*** Opening Material provided ***

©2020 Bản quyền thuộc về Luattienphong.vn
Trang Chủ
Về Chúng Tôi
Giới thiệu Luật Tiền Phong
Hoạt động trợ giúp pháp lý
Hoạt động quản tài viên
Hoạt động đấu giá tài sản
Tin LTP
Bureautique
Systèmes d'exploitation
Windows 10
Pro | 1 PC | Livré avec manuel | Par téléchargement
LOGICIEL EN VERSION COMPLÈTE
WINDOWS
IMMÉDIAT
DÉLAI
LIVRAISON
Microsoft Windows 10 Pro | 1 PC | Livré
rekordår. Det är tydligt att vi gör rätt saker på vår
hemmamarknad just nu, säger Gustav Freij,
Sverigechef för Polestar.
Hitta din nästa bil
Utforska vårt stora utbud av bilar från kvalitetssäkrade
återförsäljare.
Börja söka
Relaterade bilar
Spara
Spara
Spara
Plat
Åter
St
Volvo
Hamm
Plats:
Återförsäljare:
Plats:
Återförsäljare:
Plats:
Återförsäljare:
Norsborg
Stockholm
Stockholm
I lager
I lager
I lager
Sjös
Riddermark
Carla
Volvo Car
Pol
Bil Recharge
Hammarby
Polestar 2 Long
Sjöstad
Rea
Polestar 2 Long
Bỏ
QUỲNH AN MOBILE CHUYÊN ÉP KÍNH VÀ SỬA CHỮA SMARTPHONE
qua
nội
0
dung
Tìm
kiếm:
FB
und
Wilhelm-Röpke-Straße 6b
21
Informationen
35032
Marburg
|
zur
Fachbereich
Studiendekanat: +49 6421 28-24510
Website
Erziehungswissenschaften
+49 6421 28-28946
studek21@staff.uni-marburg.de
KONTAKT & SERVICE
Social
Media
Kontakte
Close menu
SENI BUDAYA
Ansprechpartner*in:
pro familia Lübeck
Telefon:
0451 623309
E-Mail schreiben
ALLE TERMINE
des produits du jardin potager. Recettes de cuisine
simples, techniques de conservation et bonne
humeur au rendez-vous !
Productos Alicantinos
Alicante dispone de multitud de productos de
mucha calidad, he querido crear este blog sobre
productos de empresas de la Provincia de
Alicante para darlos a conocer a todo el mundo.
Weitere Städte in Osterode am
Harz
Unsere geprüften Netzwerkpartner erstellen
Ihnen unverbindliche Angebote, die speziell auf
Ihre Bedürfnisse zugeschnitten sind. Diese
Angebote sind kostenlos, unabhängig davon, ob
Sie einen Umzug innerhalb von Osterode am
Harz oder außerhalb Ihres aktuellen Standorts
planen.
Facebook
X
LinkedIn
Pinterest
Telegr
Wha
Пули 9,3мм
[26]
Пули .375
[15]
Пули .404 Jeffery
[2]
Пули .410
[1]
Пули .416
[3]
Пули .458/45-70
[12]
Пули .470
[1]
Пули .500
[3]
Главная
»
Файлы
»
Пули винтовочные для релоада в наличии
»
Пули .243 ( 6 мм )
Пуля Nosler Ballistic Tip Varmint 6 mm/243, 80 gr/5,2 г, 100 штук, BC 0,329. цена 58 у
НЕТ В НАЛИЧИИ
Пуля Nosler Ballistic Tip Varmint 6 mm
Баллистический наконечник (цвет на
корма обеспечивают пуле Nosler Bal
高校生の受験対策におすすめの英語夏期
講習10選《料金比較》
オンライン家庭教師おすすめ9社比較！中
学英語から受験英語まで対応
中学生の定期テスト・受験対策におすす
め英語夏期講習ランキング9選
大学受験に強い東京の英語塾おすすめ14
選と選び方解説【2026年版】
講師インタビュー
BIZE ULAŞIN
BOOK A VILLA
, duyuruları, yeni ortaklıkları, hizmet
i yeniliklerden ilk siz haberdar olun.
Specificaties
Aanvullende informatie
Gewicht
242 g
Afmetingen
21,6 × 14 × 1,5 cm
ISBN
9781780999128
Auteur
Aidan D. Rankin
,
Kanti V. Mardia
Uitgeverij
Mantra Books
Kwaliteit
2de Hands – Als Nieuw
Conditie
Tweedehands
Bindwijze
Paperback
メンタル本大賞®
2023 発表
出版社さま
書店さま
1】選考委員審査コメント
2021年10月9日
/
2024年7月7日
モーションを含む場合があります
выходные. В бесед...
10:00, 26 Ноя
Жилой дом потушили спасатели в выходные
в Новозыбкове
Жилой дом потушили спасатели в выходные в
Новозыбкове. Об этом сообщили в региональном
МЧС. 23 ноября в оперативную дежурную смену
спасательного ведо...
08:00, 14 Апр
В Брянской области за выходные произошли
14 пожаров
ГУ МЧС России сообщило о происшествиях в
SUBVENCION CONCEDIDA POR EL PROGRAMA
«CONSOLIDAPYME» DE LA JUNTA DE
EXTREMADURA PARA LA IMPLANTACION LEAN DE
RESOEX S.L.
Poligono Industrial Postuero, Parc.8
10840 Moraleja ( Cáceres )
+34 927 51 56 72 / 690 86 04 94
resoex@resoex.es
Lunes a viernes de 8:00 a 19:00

*** Closing Material provided ***

» **Problem description**: Lines with the word "Harz" in them are the answer; report each one from the data.

» **Solution to this problem**:
Harz
Harz oder außerhalb Ihres aktuellen Standorts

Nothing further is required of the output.